In the opening scene of Pedro Almodovar's film, a diligent group of women are busy cleaning the gravestones of their departed loved ones in a cemetery in La Mancha, Spain. For these mothers, daughters, sisters, and grandmothers, the dead are not gone but present in their lives in countless intangible ways.

Raimunda (Penelope Cruz) and her sister Sole (Lola Duenas) are tending the graves of their parents who died in a house fire four years ago. Accompanied by Raimunda's teenage daughter Paula (Yohana Cobo), they pay a visit to Aunt Paula (Chus Lampreave) who lives alone and is not doing well. They are glad to hear that Augustina (Blanca Portillo), a kind-hearted neighbor, has been looking after their aunt.

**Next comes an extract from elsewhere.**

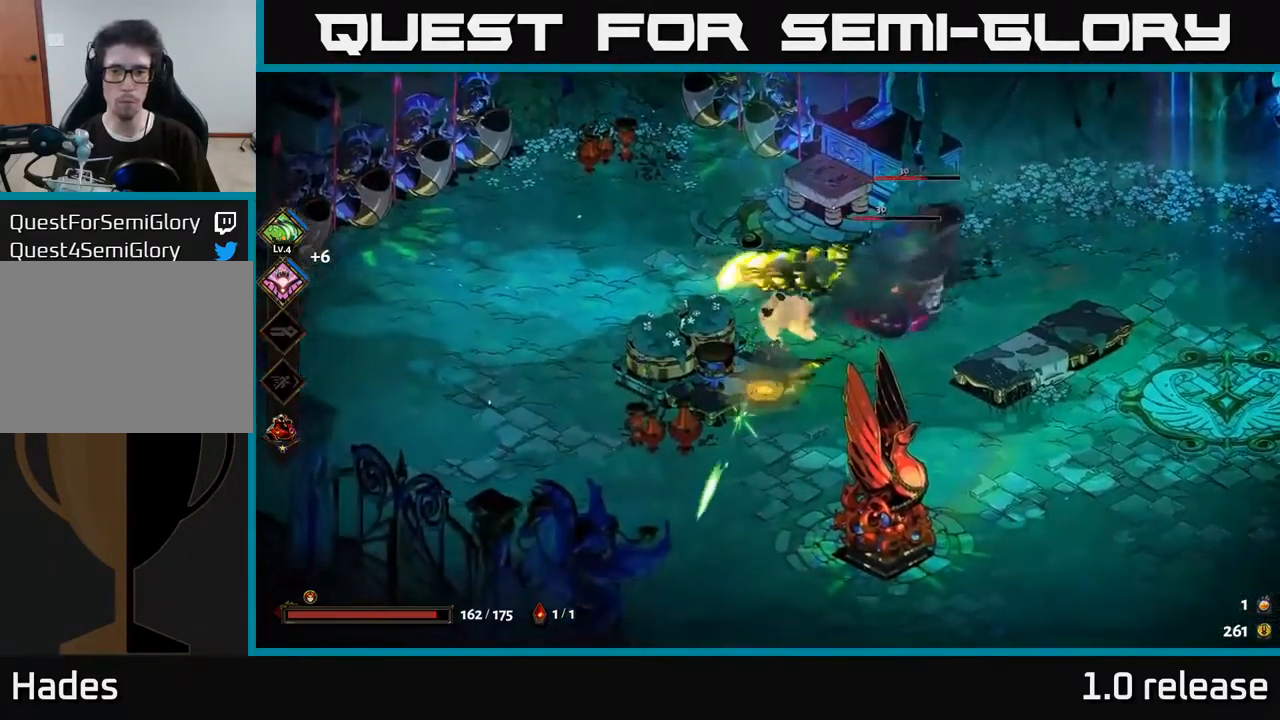
{"buttons": ["Y"], "left_stick": "up-right", "right_stick": "center", "events": [[66, "X", "down"], [167, "X", "up"], [217, "left_stick", "center"], [400, "left_stick", "right"], [433, "Y", "down"], [483, "left_stick", "up-right"]]}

The nurturing nature of these women, who all are involved in care-taking in one way or another, is contrasted with the violent and animalistic world of men. Raimunda's husband announces that he's been fired from his job. The next day, he tries to rape Paula, and she kills him with a knife. Raimunda tells her daughter that she will take the blame for the crime if anyone questions them. She manages to store his body in a freezer at a restaurant nearby. The owner wants to sell the place and has already left for Barcelona. While she's there, she is asked if she can provide the food for a film crew in the area — a stroke of good luck as she has no way to support herself. She later tells her daughter that the man she killed was not her real father.

Pedro Almodovar has set this film in the part Spain where he spent his early years. The story mixes many elements that have cropped up in his previous movies and, as usual, there is a strong emphasis on how women's love proves to be a shelter in a storm. Raimunda has unfinished business with her dead mother, Irene (Carmen Maura), and this is a major thematic strand in the storyline. It is also interesting to see the relationship between Raimunda and her sister Sole, who runs an illegal hairdressing operation out of her home. But the most loving person is Augustina, who discovers that she has cancer. She, too, has unfinished business with her mother who in her time was the only hippie in the community.

The ensemble performances in Volver by Cruz, Maura, Duenas, and Portillo are superb. This is the kind of movie that aims for the heart and touches it with warm emotions again and again.